[Task requirements] Of the entries below, restate word for word only the section that runs from the line with "παραθέματα λόγου" to the line with "ΣΟΥ ΑΓΚΑΛΙΑ (νέο ποίημα)", counting both ends.
-----
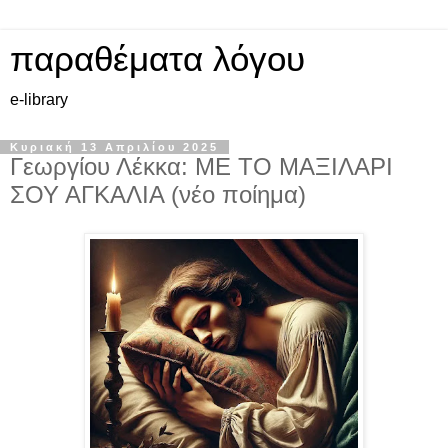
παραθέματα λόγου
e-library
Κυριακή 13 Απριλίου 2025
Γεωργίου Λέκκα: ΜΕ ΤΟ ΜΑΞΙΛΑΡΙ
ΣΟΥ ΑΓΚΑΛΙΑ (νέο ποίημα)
-----
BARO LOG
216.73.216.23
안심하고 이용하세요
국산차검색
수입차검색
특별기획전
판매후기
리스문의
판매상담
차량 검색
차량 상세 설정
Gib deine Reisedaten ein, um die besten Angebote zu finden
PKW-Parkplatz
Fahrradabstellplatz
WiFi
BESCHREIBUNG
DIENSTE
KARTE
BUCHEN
-----
[Task solution]
παραθέματα λόγου
e-library
Κυριακή 13 Απριλίου 2025
Γεωργίου Λέκκα: ΜΕ ΤΟ ΜΑΞΙΛΑΡΙ
ΣΟΥ ΑΓΚΑΛΙΑ (νέο ποίημα)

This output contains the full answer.